# Apply what you read
• A. Summarize the forum post in two sentences.
• B. Reproduce the part of the forum post starting with "- Tried changing" and going on through "self.init_weights()", word for word.

==== Extract ====

Loss = 0 and Gradient = NaN in ModernBERT Fine-Tuning for Regression
#63
by
saran1999
- opened
I am facing an issue while fine-tuning ModernBERT for a regression task. I get a loss of 0 and NaN gradients, but this problem does not occur when using BERT. I have pre-trained this model from scratch on my domain dataset.
- Flash attention is disabled.
- Tried changing FP16 to True and False, problem still occurs.
{'loss': 0.0, 'grad_norm': nan, 'learning_rate': 1.0000000000000002e-06, 'epoch': 0.0}
{'loss': 0.0, 'grad_norm': nan, 'learning_rate': 2.0000000000000003e-06, 'epoch': 0.0}
{'loss': 0.0, 'grad_norm': nan, 'learning_rate': 3e-06, 'epoch': 0.0}
{'loss': 0.0, 'grad_norm': nan, 'learning_rate': 4.000000000000001e-06, 'epoch': 0.0}
{'loss': 0.0, 'grad_norm': nan, 'learning_rate': 5e-06, 'epoch': 0.0}
{'loss': 0.0, 'grad_norm': nan, 'learning_rate': 6e-06, 'epoch': 0.0}
Model Architecture:
class ModernBertForRegression(ModernBertPreTrainedModel):
def __init__(self, config):
super().__init__(config)
self.model = ModernBertModel(config)
self.regressor = nn.Linear(config.hidden_size, 1)
self.init_weights()
def forward(self, input_ids=None, attention_mask=None, labels=None):
outputs = self.model(input_ids=input_ids, attention_mask=attention_mask)
pooled_output = outputs[0][:, 0, :] # CLS token embedding
predictions = self.regressor(pooled_output)

==== Provided data ====

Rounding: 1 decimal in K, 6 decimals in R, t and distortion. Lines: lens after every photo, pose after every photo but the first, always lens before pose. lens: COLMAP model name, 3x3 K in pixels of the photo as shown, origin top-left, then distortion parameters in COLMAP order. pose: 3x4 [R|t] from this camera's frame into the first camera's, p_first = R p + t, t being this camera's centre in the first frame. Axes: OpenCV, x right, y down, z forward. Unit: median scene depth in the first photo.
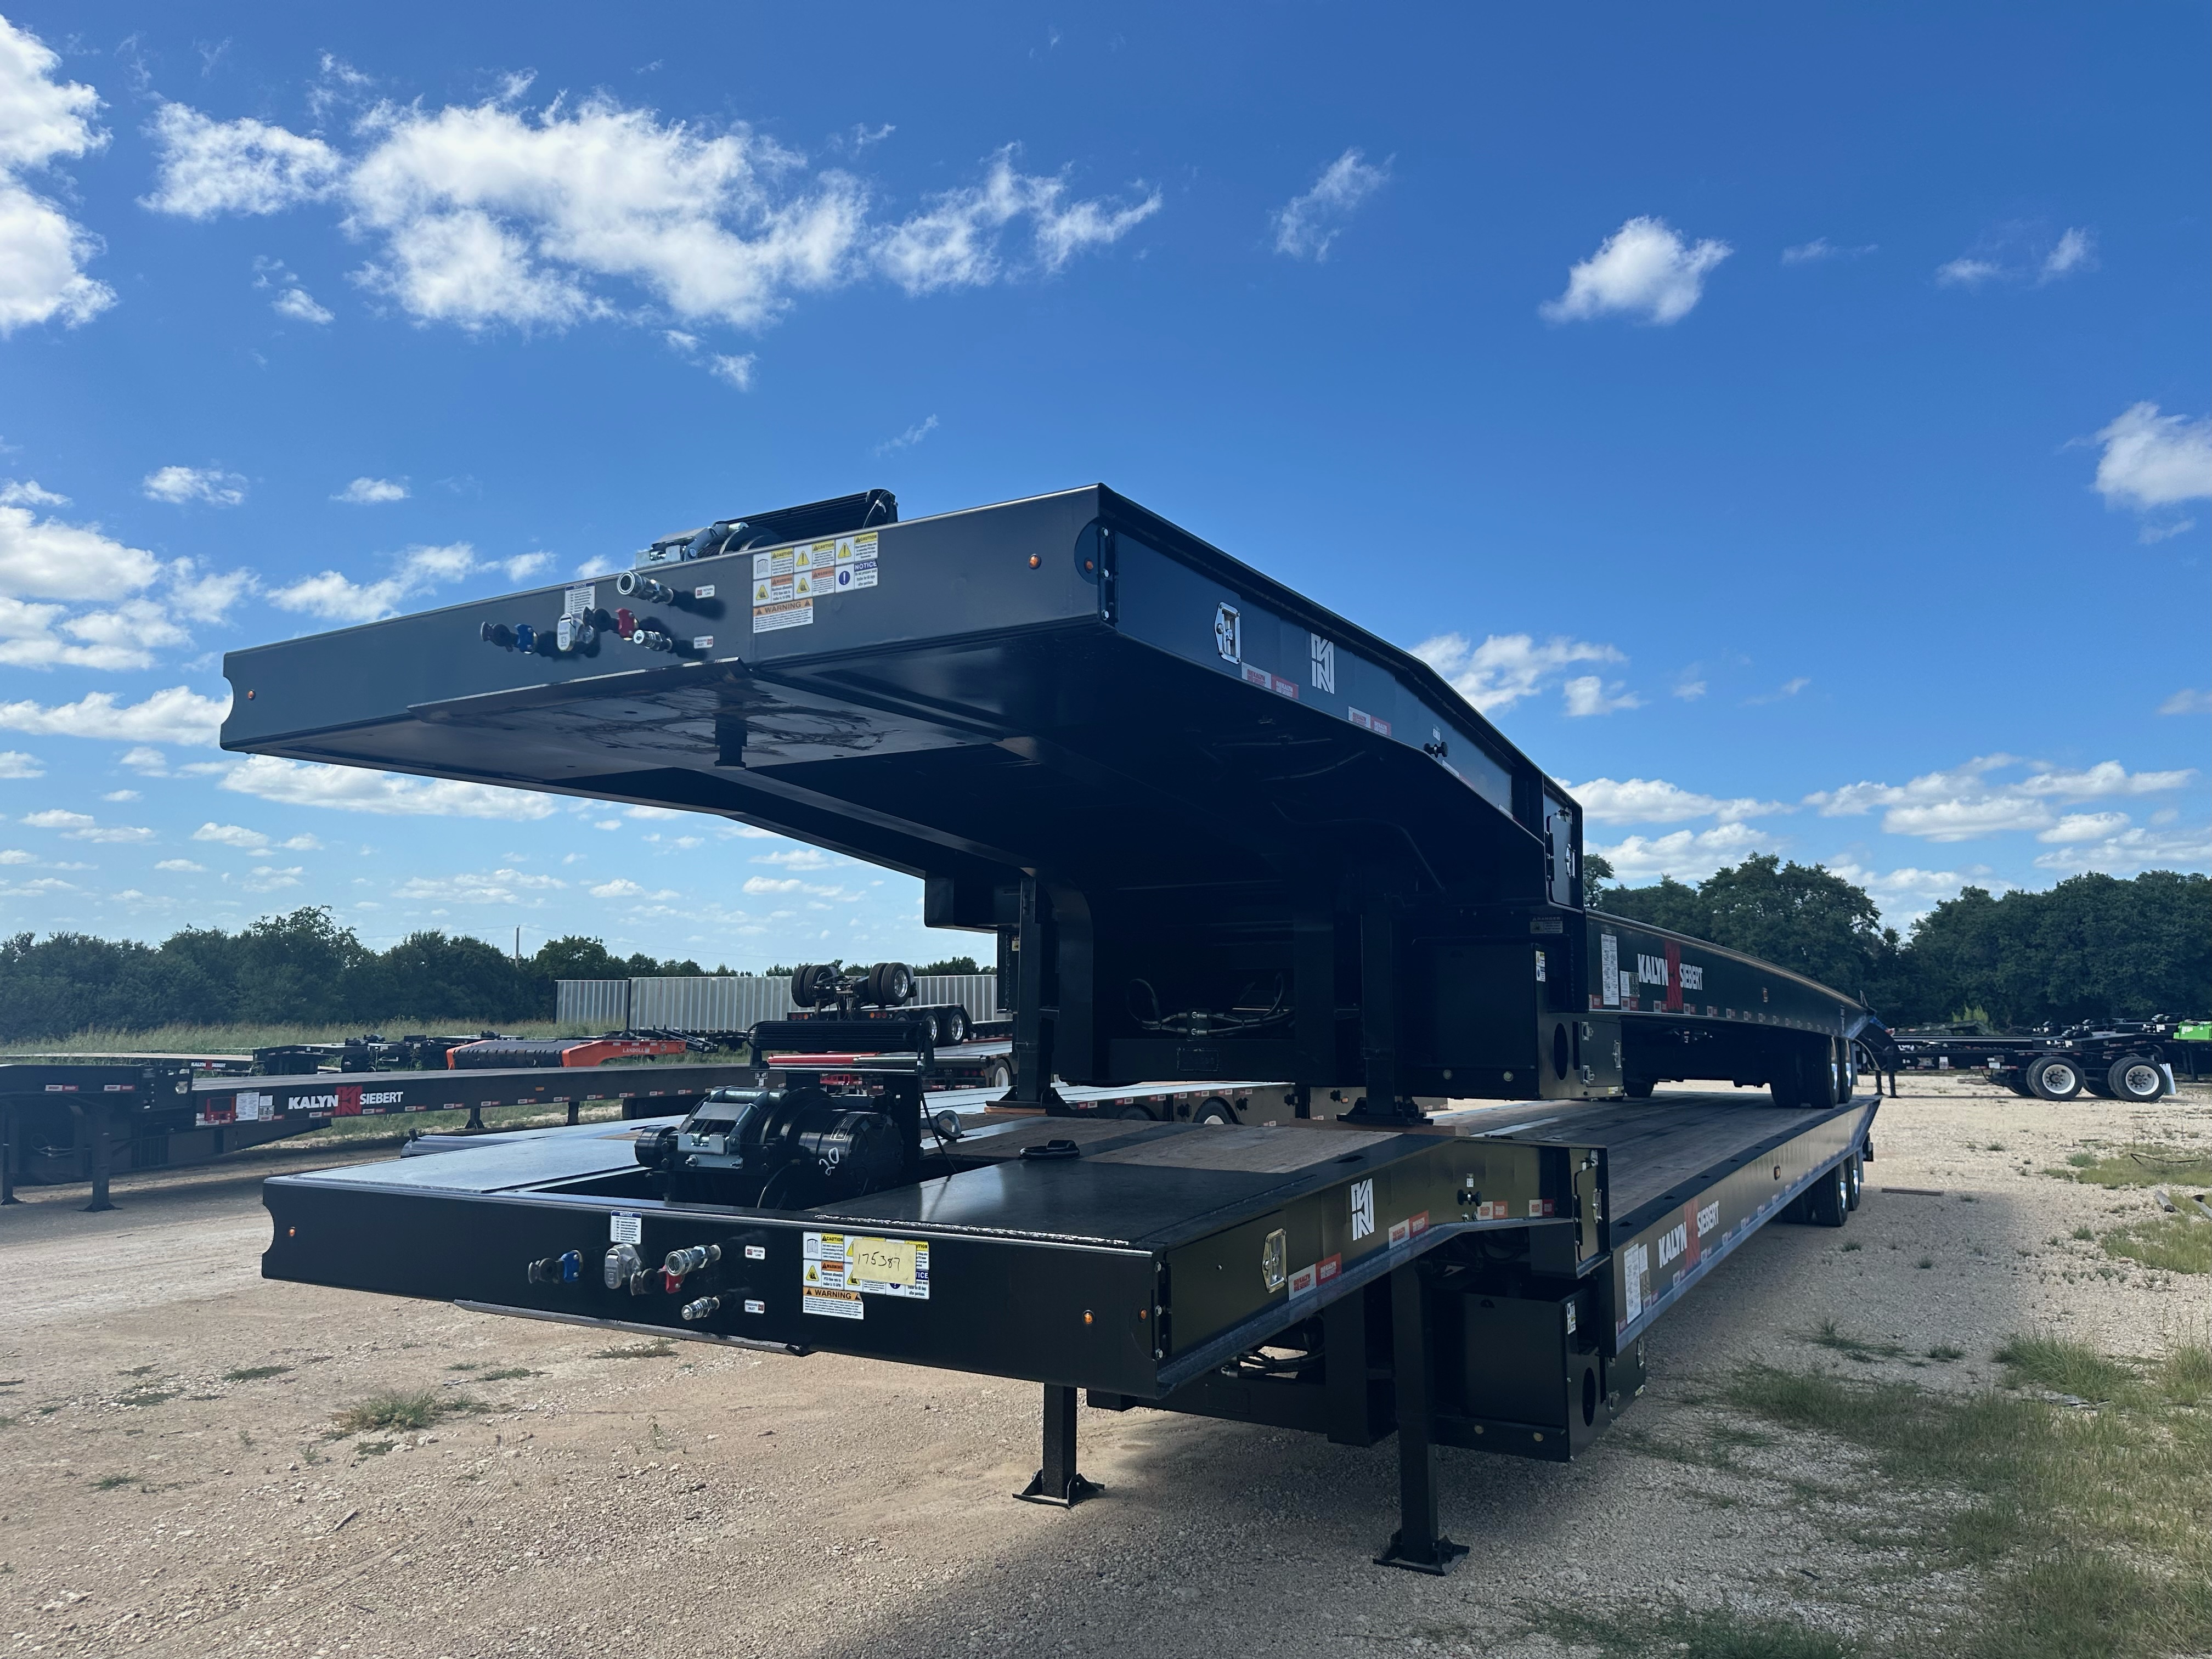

====

# Solutions to the problems
• A. While fine-tuning a ModernBERT model for a regression task, the poster gets a loss of 0 and NaN gradients, a problem that does not occur with BERT, and the model was pre-trained from scratch on the poster's domain dataset. Flash attention is disabled, and setting FP16 to both True and False did not fix the problem.

• B.
- Tried changing FP16 to True and False, problem still occurs.
{'loss': 0.0, 'grad_norm': nan, 'learning_rate': 1.0000000000000002e-06, 'epoch': 0.0}
{'loss': 0.0, 'grad_norm': nan, 'learning_rate': 2.0000000000000003e-06, 'epoch': 0.0}
{'loss': 0.0, 'grad_norm': nan, 'learning_rate': 3e-06, 'epoch': 0.0}
{'loss': 0.0, 'grad_norm': nan, 'learning_rate': 4.000000000000001e-06, 'epoch': 0.0}
{'loss': 0.0, 'grad_norm': nan, 'learning_rate': 5e-06, 'epoch': 0.0}
{'loss': 0.0, 'grad_norm': nan, 'learning_rate': 6e-06, 'epoch': 0.0}
Model Architecture:
class ModernBertForRegression(ModernBertPreTrainedModel):
def __init__(self, config):
super().__init__(config)
self.model = ModernBertModel(config)
self.regressor = nn.Linear(config.hidden_size, 1)
self.init_weights()